Stored data entries
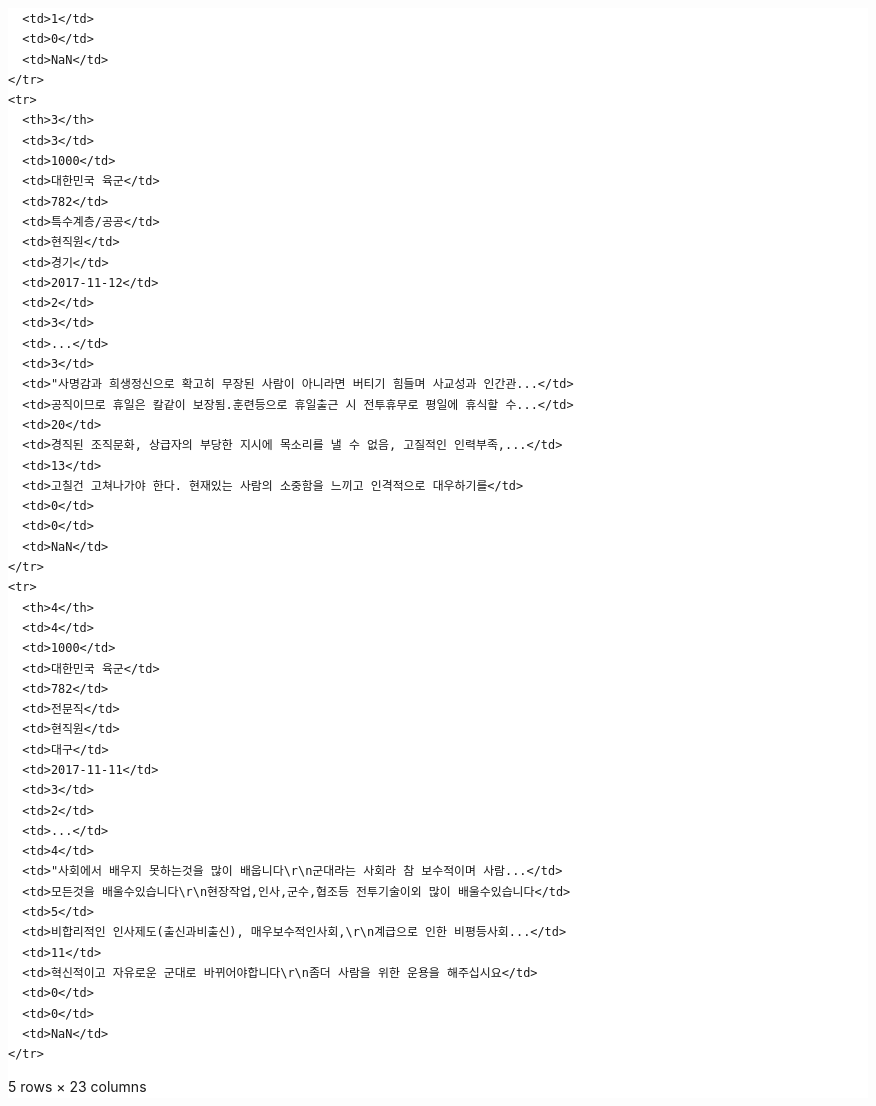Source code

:       <td>1</td>
      <td>0</td>
      <td>NaN</td>
    </tr>
    <tr>
      <th>3</th>
      <td>3</td>
      <td>1000</td>
      <td>대한민국 육군</td>
      <td>782</td>
      <td>특수계층/공공</td>
      <td>현직원</td>
      <td>경기</td>
      <td>2017-11-12</td>
      <td>2</td>
      <td>3</td>
      <td>...</td>
      <td>3</td>
      <td>"사명감과 희생정신으로 확고히 무장된 사람이 아니라면 버티기 힘들며 사교성과 인간관...</td>
      <td>공직이므로 휴일은 칼같이 보장됨.훈련등으로 휴일출근 시 전투휴무로 평일에 휴식할 수...</td>
      <td>20</td>
      <td>경직된 조직문화, 상급자의 부당한 지시에 목소리를 낼 수 없음, 고질적인 인력부족,...</td>
      <td>13</td>
      <td>고칠건 고쳐나가야 한다. 현재있는 사람의 소중함을 느끼고 인격적으로 대우하기를</td>
      <td>0</td>
      <td>0</td>
      <td>NaN</td>
    </tr>
    <tr>
      <th>4</th>
      <td>4</td>
      <td>1000</td>
      <td>대한민국 육군</td>
      <td>782</td>
      <td>전문직</td>
      <td>현직원</td>
      <td>대구</td>
      <td>2017-11-11</td>
      <td>3</td>
      <td>2</td>
      <td>...</td>
      <td>4</td>
      <td>"사회에서 배우지 못하는것을 많이 배웁니다\r\n군대라는 사회라 참 보수적이며 사람...</td>
      <td>모든것을 배울수있습니다\r\n현장작업,인사,군수,협조등 전투기술이외 많이 배울수있습니다</td>
      <td>5</td>
      <td>비합리적인 인사제도(출신과비출신), 매우보수적인사회,\r\n계급으로 인한 비평등사회...</td>
      <td>11</td>
      <td>혁신적이고 자유로운 군대로 바뀌어야합니다\r\n좀더 사람을 위한 운용을 해주십시요</td>
      <td>0</td>
      <td>0</td>
      <td>NaN</td>
    </tr>
  </tbody>
</table>
<p>5 rows × 23 columns</p>
</div>
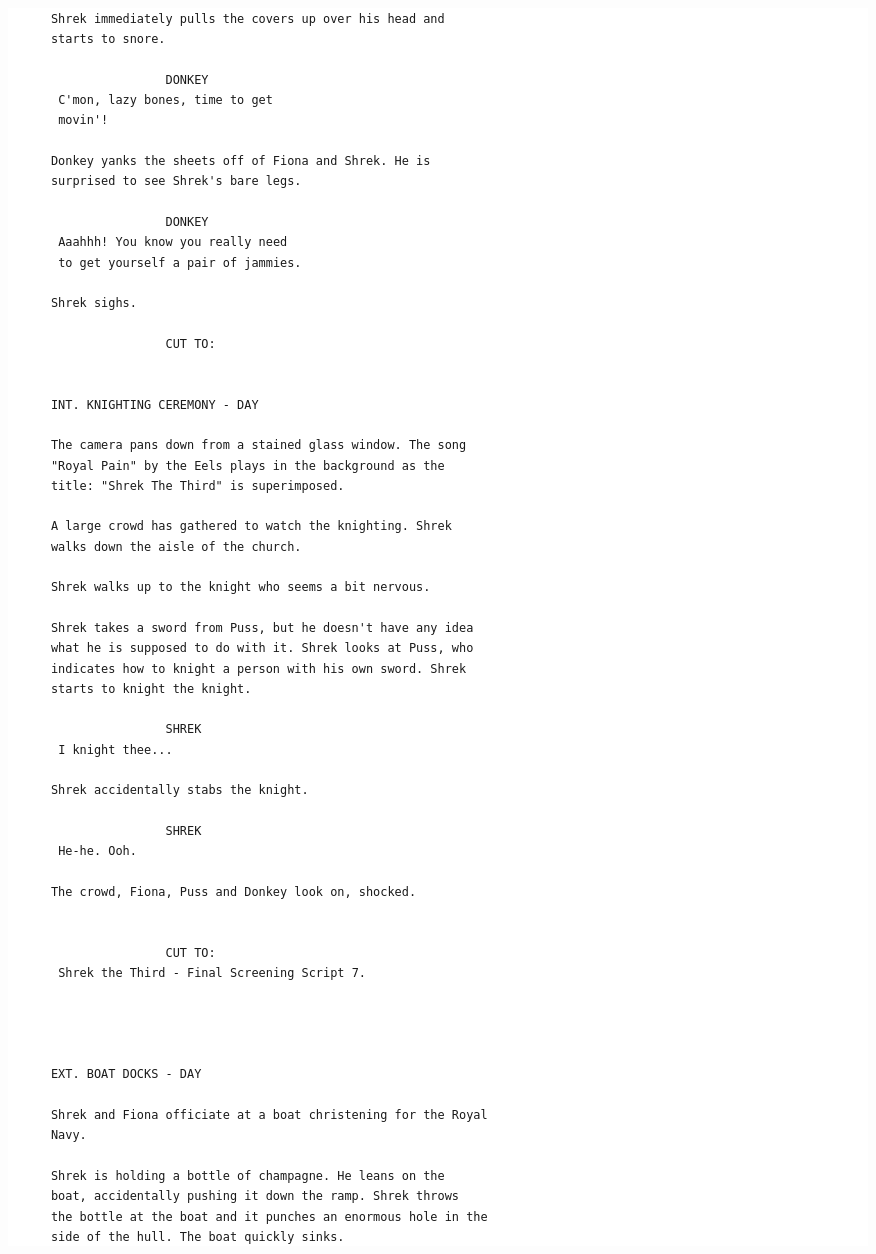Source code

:           Shrek immediately pulls the covers up over his head and
          starts to snore.
                         
                          DONKEY
           C'mon, lazy bones, time to get
           movin'!
                         
          Donkey yanks the sheets off of Fiona and Shrek. He is
          surprised to see Shrek's bare legs.
                         
                          DONKEY
           Aaahhh! You know you really need
           to get yourself a pair of jammies.
                         
          Shrek sighs.
                         
                          CUT TO:
                         
                         
          INT. KNIGHTING CEREMONY - DAY
                         
          The camera pans down from a stained glass window. The song
          "Royal Pain" by the Eels plays in the background as the
          title: "Shrek The Third" is superimposed.
                         
          A large crowd has gathered to watch the knighting. Shrek
          walks down the aisle of the church.
                         
          Shrek walks up to the knight who seems a bit nervous.
                         
          Shrek takes a sword from Puss, but he doesn't have any idea
          what he is supposed to do with it. Shrek looks at Puss, who
          indicates how to knight a person with his own sword. Shrek
          starts to knight the knight.
                         
                          SHREK
           I knight thee...
                         
          Shrek accidentally stabs the knight.
                         
                          SHREK
           He-he. Ooh.
                         
          The crowd, Fiona, Puss and Donkey look on, shocked.
                         
                         
                          CUT TO:
           Shrek the Third - Final Screening Script 7.
                         
                         
                         
                         
          EXT. BOAT DOCKS - DAY
                         
          Shrek and Fiona officiate at a boat christening for the Royal
          Navy.
                         
          Shrek is holding a bottle of champagne. He leans on the
          boat, accidentally pushing it down the ramp. Shrek throws
          the bottle at the boat and it punches an enormous hole in the
          side of the hull. The boat quickly sinks.
                         
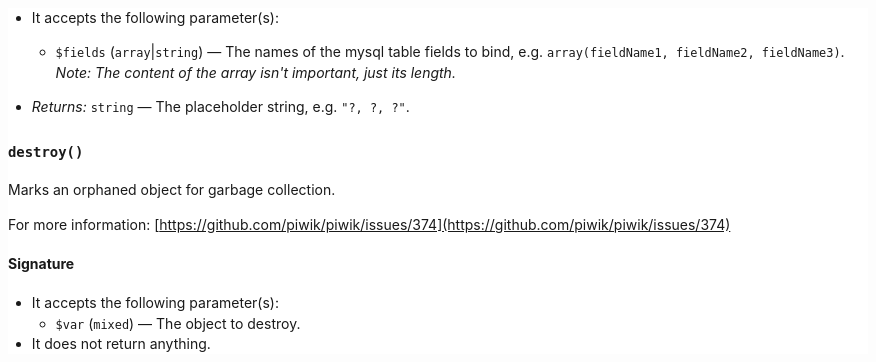 -  It accepts the following parameter(s):
    - `$fields` (`array`|`string`) &mdash;
       The names of the mysql table fields to bind, e.g. `array(fieldName1, fieldName2, fieldName3)`. _Note: The content of the array isn't important, just its length._

- *Returns:*  `string` &mdash;
    The placeholder string, e.g. `"?, ?, ?"`.

<a name="destroy" id="destroy"></a>
<a name="destroy" id="destroy"></a>
### `destroy()`

Marks an orphaned object for garbage collection.

For more information: [https://github.com/piwik/piwik/issues/374](https://github.com/piwik/piwik/issues/374)

#### Signature

-  It accepts the following parameter(s):
    - `$var` (`mixed`) &mdash;
       The object to destroy.
- It does not return anything.

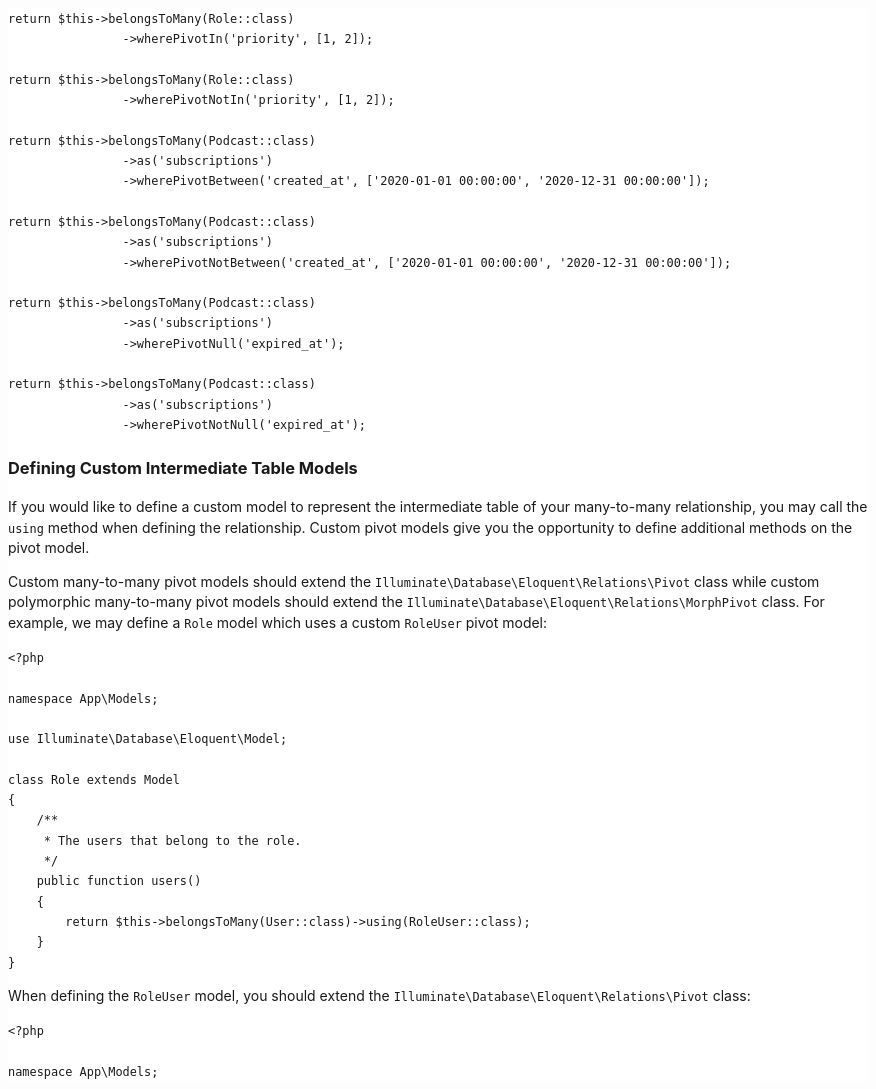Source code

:    return $this->belongsToMany(Role::class)
                    ->wherePivotIn('priority', [1, 2]);

    return $this->belongsToMany(Role::class)
                    ->wherePivotNotIn('priority', [1, 2]);

    return $this->belongsToMany(Podcast::class)
                    ->as('subscriptions')
                    ->wherePivotBetween('created_at', ['2020-01-01 00:00:00', '2020-12-31 00:00:00']);

    return $this->belongsToMany(Podcast::class)
                    ->as('subscriptions')
                    ->wherePivotNotBetween('created_at', ['2020-01-01 00:00:00', '2020-12-31 00:00:00']);

    return $this->belongsToMany(Podcast::class)
                    ->as('subscriptions')
                    ->wherePivotNull('expired_at');

    return $this->belongsToMany(Podcast::class)
                    ->as('subscriptions')
                    ->wherePivotNotNull('expired_at');

<a name="defining-custom-intermediate-table-models"></a>
### Defining Custom Intermediate Table Models

If you would like to define a custom model to represent the intermediate table of your many-to-many relationship, you may call the `using` method when defining the relationship. Custom pivot models give you the opportunity to define additional methods on the pivot model.

Custom many-to-many pivot models should extend the `Illuminate\Database\Eloquent\Relations\Pivot` class while custom polymorphic many-to-many pivot models should extend the `Illuminate\Database\Eloquent\Relations\MorphPivot` class. For example, we may define a `Role` model which uses a custom `RoleUser` pivot model:

    <?php

    namespace App\Models;

    use Illuminate\Database\Eloquent\Model;

    class Role extends Model
    {
        /**
         * The users that belong to the role.
         */
        public function users()
        {
            return $this->belongsToMany(User::class)->using(RoleUser::class);
        }
    }

When defining the `RoleUser` model, you should extend the `Illuminate\Database\Eloquent\Relations\Pivot` class:

    <?php

    namespace App\Models;
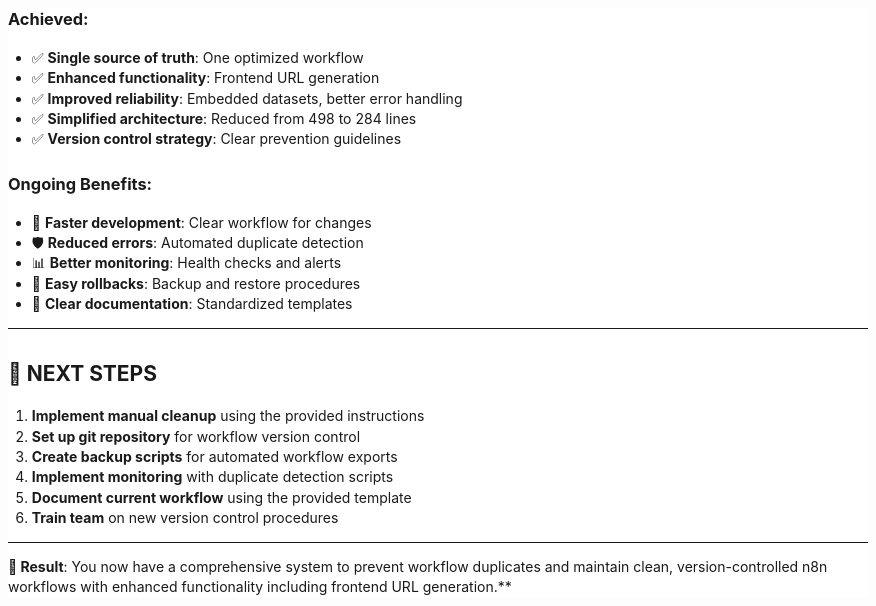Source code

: ### **Achieved:**
- ✅ **Single source of truth**: One optimized workflow
- ✅ **Enhanced functionality**: Frontend URL generation
- ✅ **Improved reliability**: Embedded datasets, better error handling
- ✅ **Simplified architecture**: Reduced from 498 to 284 lines
- ✅ **Version control strategy**: Clear prevention guidelines

### **Ongoing Benefits:**
- 🚀 **Faster development**: Clear workflow for changes
- 🛡️ **Reduced errors**: Automated duplicate detection
- 📊 **Better monitoring**: Health checks and alerts
- 🔄 **Easy rollbacks**: Backup and restore procedures
- 📝 **Clear documentation**: Standardized templates

---

## 🚀 **NEXT STEPS**

1. **Implement manual cleanup** using the provided instructions
2. **Set up git repository** for workflow version control
3. **Create backup scripts** for automated workflow exports
4. **Implement monitoring** with duplicate detection scripts
5. **Document current workflow** using the provided template
6. **Train team** on new version control procedures

---

**🎯 Result**: You now have a comprehensive system to prevent workflow duplicates and maintain clean, version-controlled n8n workflows with enhanced functionality including frontend URL generation.**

Your assignment:
Pull every line that holds the string "sword" out of the records.

Result of this task:
          Shrek takes a sword from Puss, but he doesn't have any idea
          indicates how to knight a person with his own sword. Shrek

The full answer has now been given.